The Afghan variant of this “kinetic” strategy devolves upon bribing select Pashtun tribes to bear the brunt of the fighting against the large number of insurgent groups, which include the Taliban and the al-Qaeda. The move is controversial as it may let loose more violence and anarchy in the Pashtun tribal areas bordering Pakistan and will likely stoke the fires of Pashtun nationalism. Secondly, Pakistani military will be nervous about Mr. Obama’s tough posturing toward the Pakistani military’s doublespeak on the war — saying one thing and acting contrarily. Mr. Obama has threatened he wouldn’t hesitate ordering US forces move into Pakistani territory if the security situation so warranted.

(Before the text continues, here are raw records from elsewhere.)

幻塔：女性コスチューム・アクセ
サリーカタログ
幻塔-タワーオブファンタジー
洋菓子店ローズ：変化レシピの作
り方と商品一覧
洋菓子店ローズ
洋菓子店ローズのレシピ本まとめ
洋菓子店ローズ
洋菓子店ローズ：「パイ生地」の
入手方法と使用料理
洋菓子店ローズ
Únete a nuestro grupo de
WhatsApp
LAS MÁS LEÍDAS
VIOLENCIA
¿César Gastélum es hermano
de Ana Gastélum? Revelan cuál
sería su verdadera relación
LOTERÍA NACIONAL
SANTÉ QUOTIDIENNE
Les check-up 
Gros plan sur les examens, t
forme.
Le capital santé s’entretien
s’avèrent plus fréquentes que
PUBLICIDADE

A third aspect of the US strategy that makes Pakistani military extremely nervous is Washington’s game plan to rapidly build up a 134000-strong Afghan National Army as part of the U.S. “exit strategy.” The Afghan army’s officer corps is predominantly Tajik, who are more professional and motivated in fighting the Pashtun-dominated Taliban.

But, then, Tajik nationalism has always been an obstacle before Pakistani domination of Afghanistan – which largely explained the Pakistani ISI’s deep, irreconcilable hostility toward the late Ahmed Shah Massoud. If the NATO agenda of building up an Afghan army officered by Tajiks really gets under way, that will upturn the entire Pakistani agenda to dominate Afghanistan. As the former Pakistani Foreign Secretary Najmuddin Sheikh (who served under Benazir Bhutto) recently warned, “It would in fact be the realisation of Pakistan’s worst security fears.”

The unstated Pakistani fear is also that the Afghan Tajiks have cordial ties with Russia and Iran – and India. Thus, Pakistani military may need a Plan B, if Mr. Obama gustily plunges into the Pentagon’s new Afghan strategy. A viable Plan B will be based on finding an alibi to disengage from the “war on terror” so that the U.S. strategy doesn’t work, the present stalemate continues, and as the Taliban would say, the Americans keep the watch while time works in favour of the insurgents. India has to be on guard from being projected on to the chessboard as the Pakistani military’s alibi.

(The writer is a former ambassador and an Indian Foreign Service officer.)